2

I have a database table in psql which contains of 10,000,000 rows and 60 columns (features). I define a Django Queryset as follows:

MyQ=MyDataBase.objects.filter(Name='Mike', date=date(2018, 2, 11), 
Class='03')

There are only 5 rows that satisfy the above filter. But when I try something like

MyQ.count() #which equals 5

or

MyQ.aggregate(Sum('Score'))['Score__sum'] #which equals 61

each take about 3 minutes to give me the result. Isn't that weird? Aren't query sets supposed to make life easier by focusing only on the rows that we have told them to focus on? counting 5 rows or summing one of the fields of them must not take that long. What am I doing wrong?

I should also say this. The first time that I tried this code on this table, everything was fine and it took maybe 1 second to catch the result but now the 3 minutes is really annoying. And since then I have not changed anything in the database or the code.

Mike
  • 369
  • 5
  • 21
  • Sixty columns is a lot, but by no means something that your database shouldn't be able to reasonably handle. What indexes exist on the table you're querying? I imagine if the query is taking 3 minutes, the query planner is having to due a full table scan on the 10,000,000 rows. – Ben Siver Feb 14 '19 at 21:52
  • I have problem understanding this index thing also. Thank you for bringing it up. How can I answer this question: "What indexes exist on the table you're querying?" – Mike Feb 14 '19 at 21:56
  • 2
    Generally if you are filtering your table based on a certain field or number of fields, you should create an index on those fields. It allows the database query planner to take a more optimized path when searching/sorting. It looks like you're using Postgres from your question, so you can run `SELECT * FROM pg_indexes WHERE tablename = 'yourtable';` in psql to see any existing indexes. Django can create these indexes for you in your model definition. Here's some more reading specific to Django: https://www.gun.io/blog/learn-indexing-dammit – Ben Siver Feb 14 '19 at 22:02
  • @BenSiver It worked!!! And the speed is now marvelously high. Its strange how such a small modification can be so effective. Thanks a lot – Mike Feb 15 '19 at 15:42
  • Awesome, glad it worked for you! I updated my comment as an answer here in case others see a similar issue. – Ben Siver Feb 15 '19 at 15:47

2 Answers2

3

Generally if you are filtering your table based on a certain field or number of fields, you should create an index on those fields. It allows the database query planner to take a more optimized path when searching/sorting.
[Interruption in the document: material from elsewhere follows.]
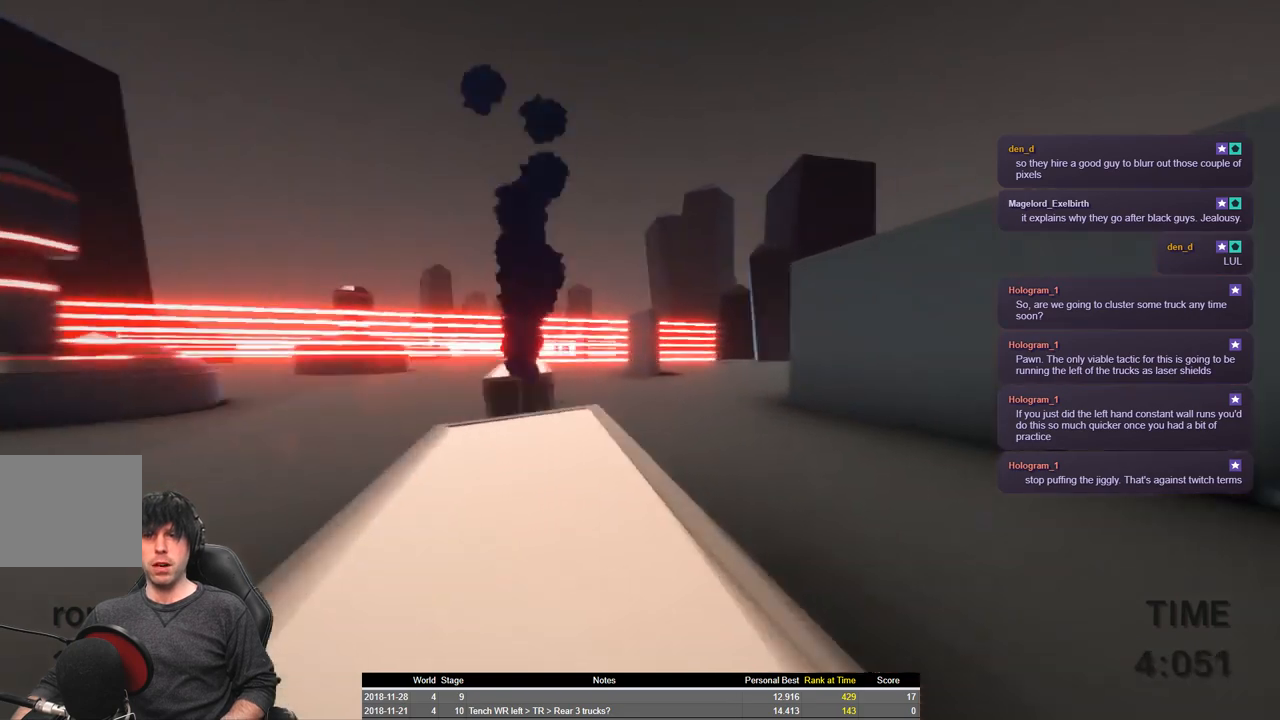
{"keys": ["shift", "space", "w"], "events": [[300, "space", "down"]]}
It looks like you're using Postgres from your question, so you can run SELECT * FROM pg_indexes WHERE tablename = 'yourtable'; in psql to see any existing indexes.

Django can create these indexes for you in your model definition. For example, your model MyDatabase might look something like this:

class MyDatabase(models.Model):
    name = models.TextField(index=True)
    date = models.DateField(index=True)
   class = models.TextField(index=True)

Here's some more reading specific to creating indexes on Django models: gun.io/blog/learn-indexing-dammit

Ben Siver
  • 2,758
  • 1
  • 25
  • 42
  • Thanks. I used: class Meta(object): indexes = [ models.Index(fields=['Name', 'date', 'Class']), ] – Mike Feb 15 '19 at 18:19
0

There should be well index database table which is filtering.

If you aggerate multiple time with group_by then use CTE. The django-cte packge supporting it.

If you have historical data and performing multiple time aggregation then use metalized view in postgres or respective db alternative. You can refresh the data periodically in by scheduling the job. in the mat view you can also create index.